Nous avons présentement 25 employés. Nous avons encore des ambitions. Et quand on les a, il faut avoir du personnel, il ne faut pas oublier que nous anticipons sur notre projet relatif à la télévision. Nous ne nous lançons pas dans des recrutements de masse, mais de qualité, avec des objectifs précis qui sont conseillés par le conseil d’administration qui conçoit et qui nous propose un certain nombre de choses.

Sur votre antenne nous avons suivi des voix qui sont familières au public…

Au niveau du recrutement, nous prenons les meilleurs. Il faut donc vous attendre à ce que vous ayez écouté une voix hier dans certains media, et que le lendemain vous écoutiez cette voix sur Radio Audace. Mais aussi, nous voulons donner la possibilité aux jeunes car très souvent au Cameroun lorsqu’il y a un poste à pourvoir, on exige des années d’expérience. Si tout le monde doit travailler avec cinq, six ans d’expérience, cela ne servirait à rien d’envoyer les enfants à l’école car personne ne sort de l’université en l’occurrence avec cinq ans d’expérience dans la vie en entreprise. Donc nous encadrons des jeunes qui sont passionnés. Nous essayons de canaliser l’énergie, les compétences qu’ils ont pour que demain, ils deviennent de grands journalistes.
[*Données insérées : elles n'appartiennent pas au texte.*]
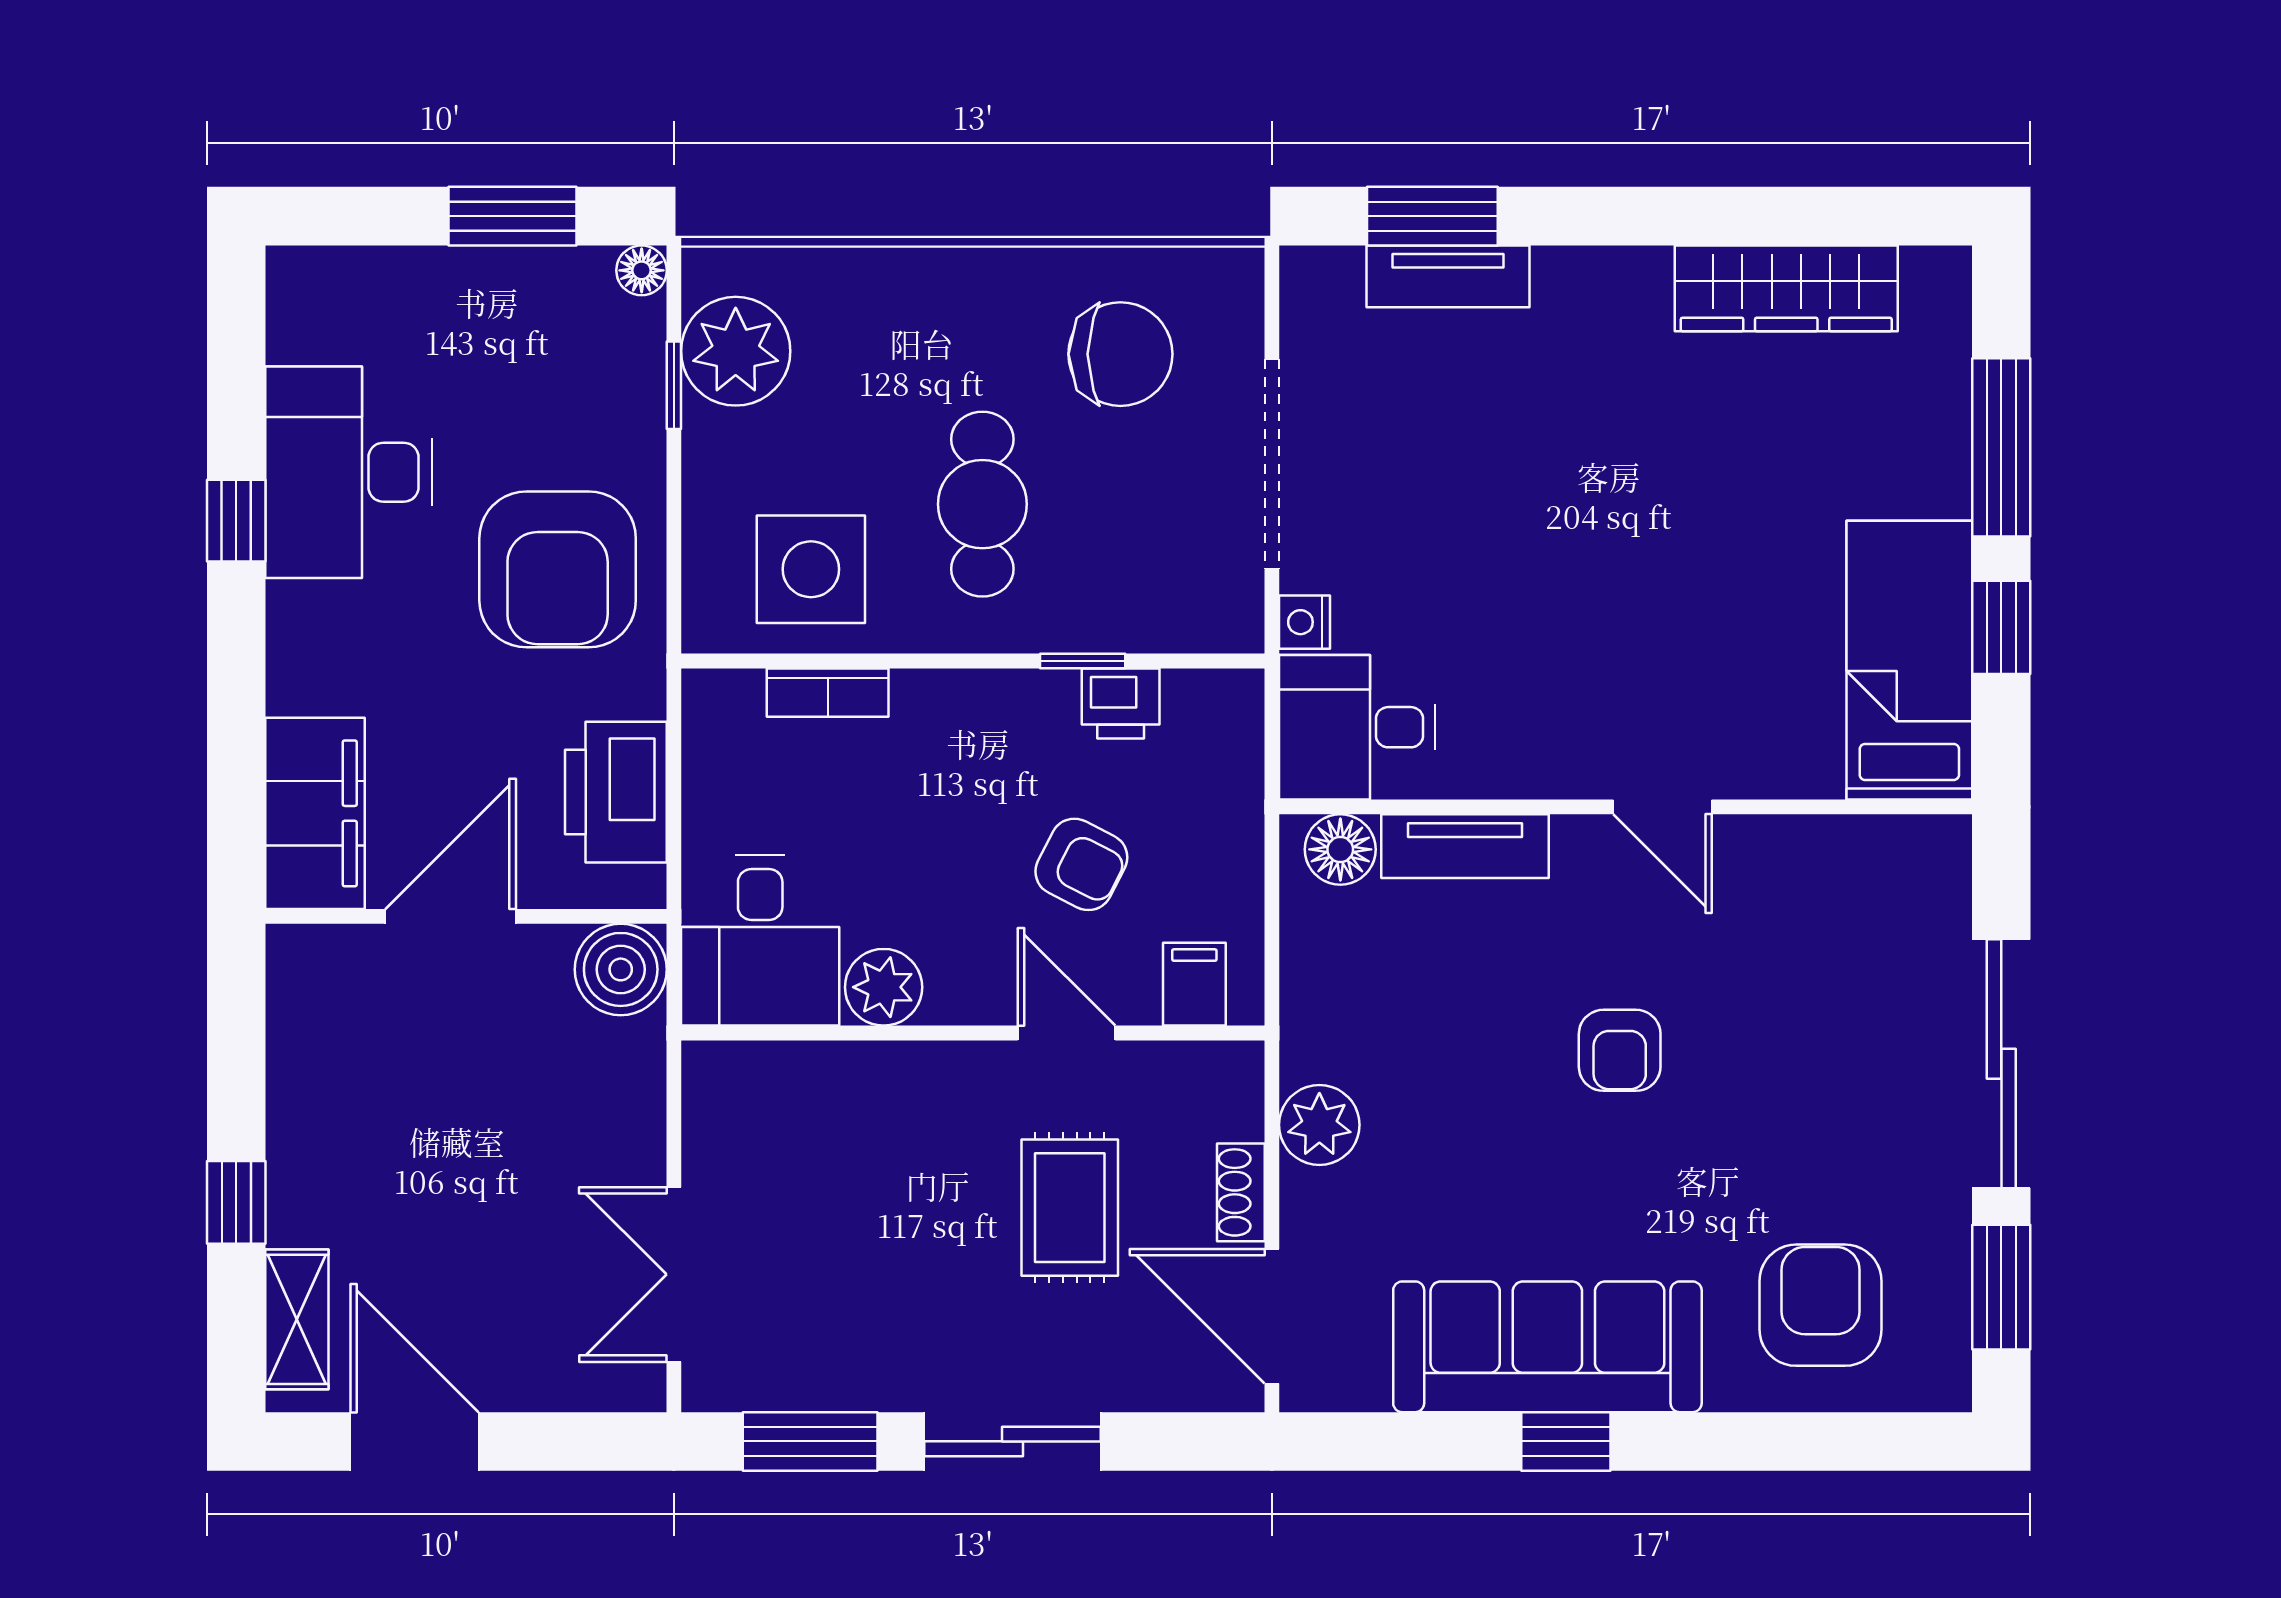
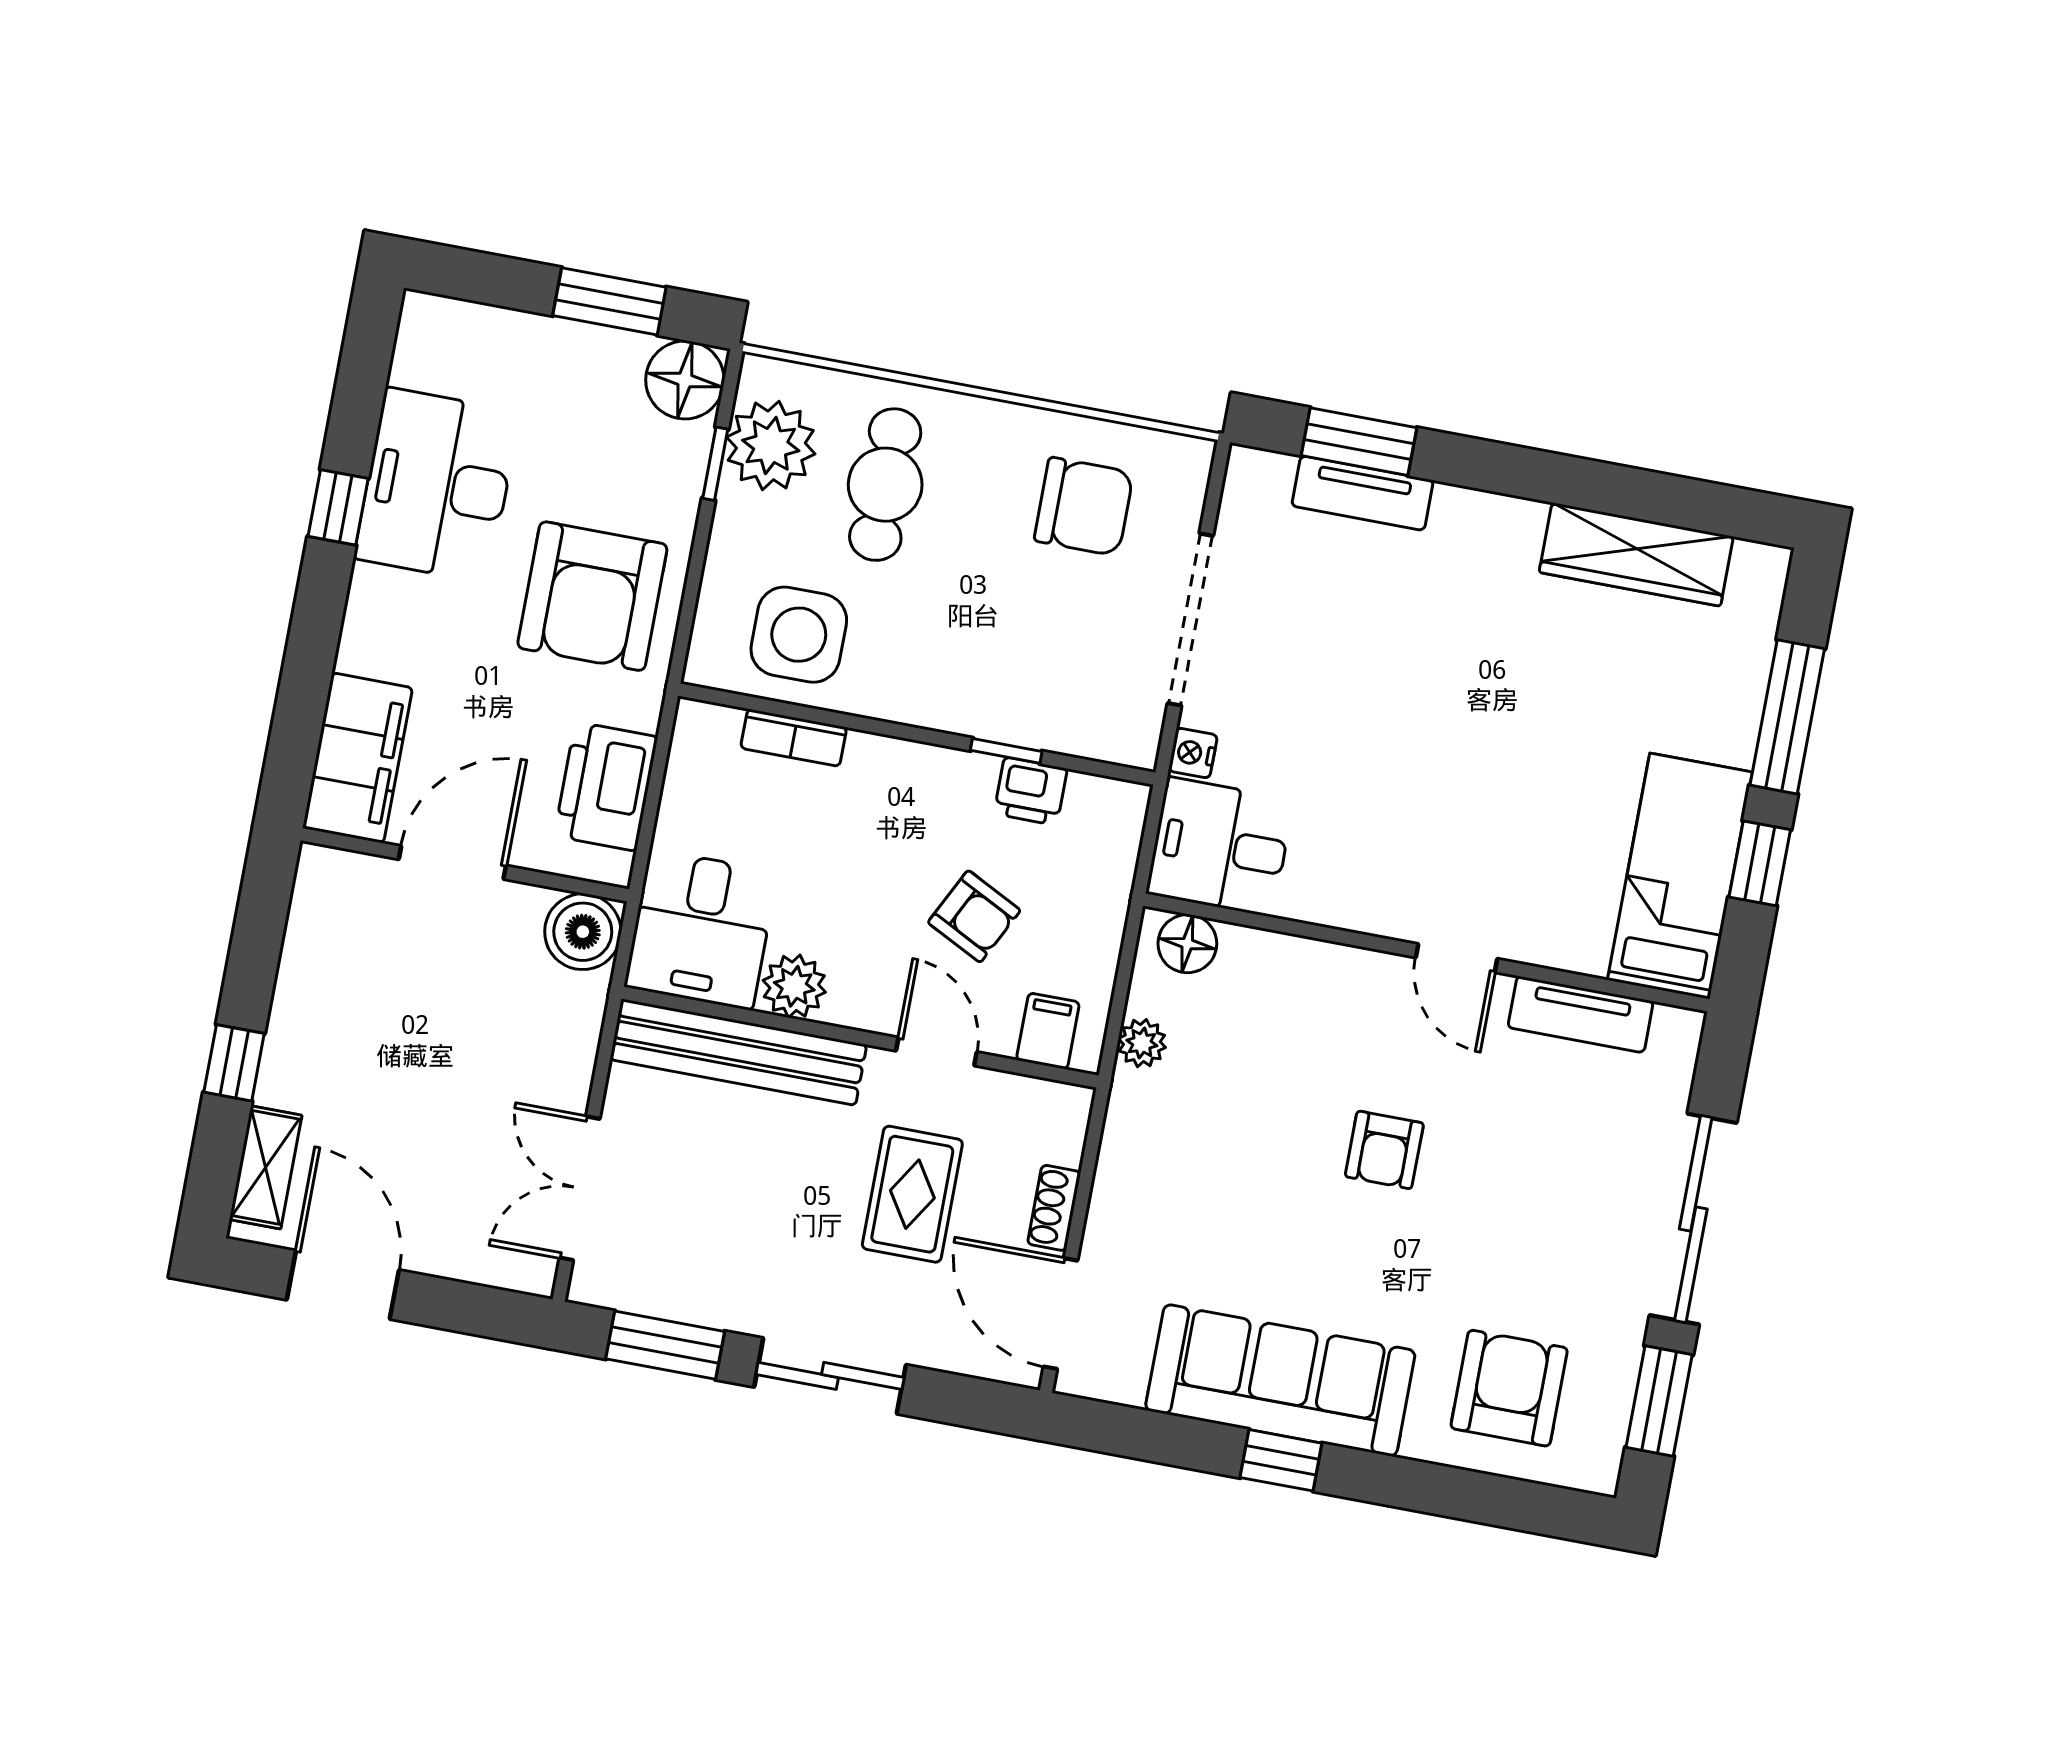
floor lamp: (642, 270) -> (685, 380), width x1.89, depth x1.89
cafe table: (982, 504) -> (885, 485), moved
tv unit: (1465, 846) -> (1581, 1014), moved
bench: (832, 1078) -> (738, 1052), added
plant: (1319, 1125) -> (1142, 1043), moved, width x0.73, depth x0.73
Aurons-nous un directeur général tout court ou un DG reporter ?

Je suis d’abord journaliste reporter et donc un DG qui est le premier à se lever à 4h du matin pour  venir animer la matinale à 6h du matin. Il faut s’habituer à cela. On a connu sous d’autres cieux un DG présentateur d’un certain type d’émission, dans le cadre de l’actualité sportive. On est d’abord journaliste. Ailleurs je ne traitais pas que l’actualité sportive, lorsqu’il y avait des sujets économiques, nous y allions et faisions l’effort d’être correct. Donc le DG sera le premier à s’arrêter lorsqu’il verra un fait social digne d’intérêt et donner l’information aux auditeurs. Le journalisme de bureau, ça ne nous va pas très bien. Certes il y a l’aspect administratif, mais le journalisme de bureau ne nous convient pas. Nous serons donc sur le terrain. Pour ne pas perdre la main, c’est sur le terrain qu’il faut aller.